## Assigned task:
Could you rename "Instrument" to "Device" throughout the records below, keeping every other line unchanged and leaving out the pictures?

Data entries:
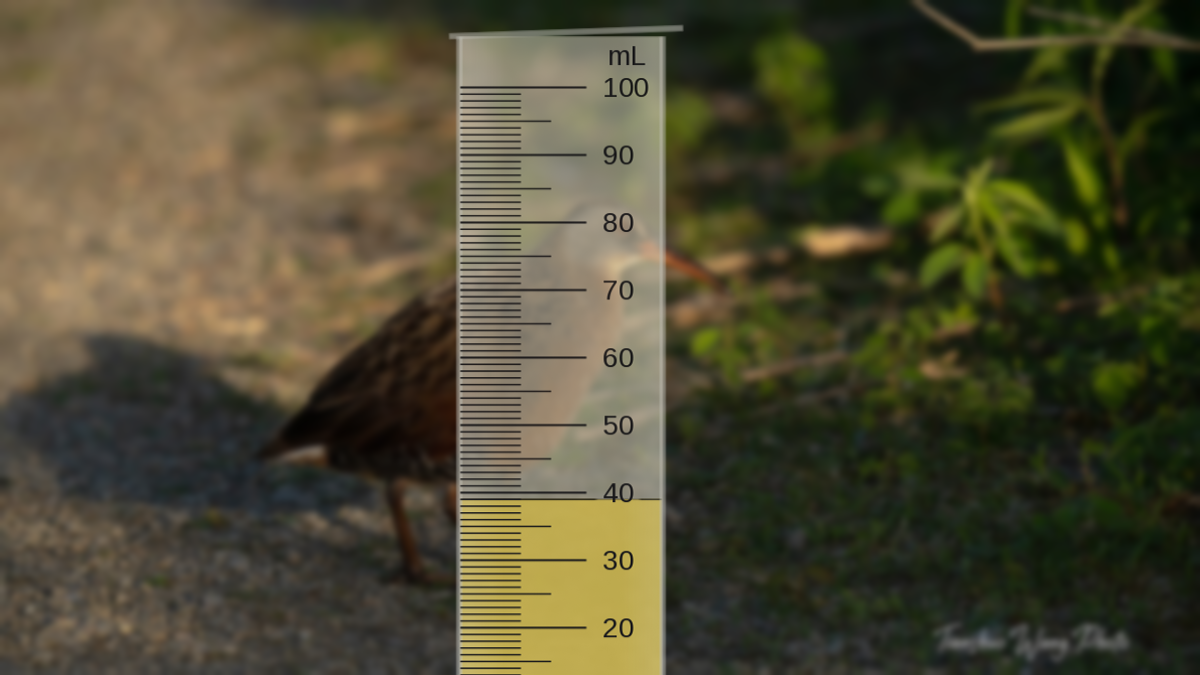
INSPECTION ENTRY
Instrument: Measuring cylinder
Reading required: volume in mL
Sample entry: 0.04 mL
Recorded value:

## Answer area:
INSPECTION ENTRY
Device: Measuring cylinder
Reading required: volume in mL
Sample entry: 0.04 mL
Recorded value:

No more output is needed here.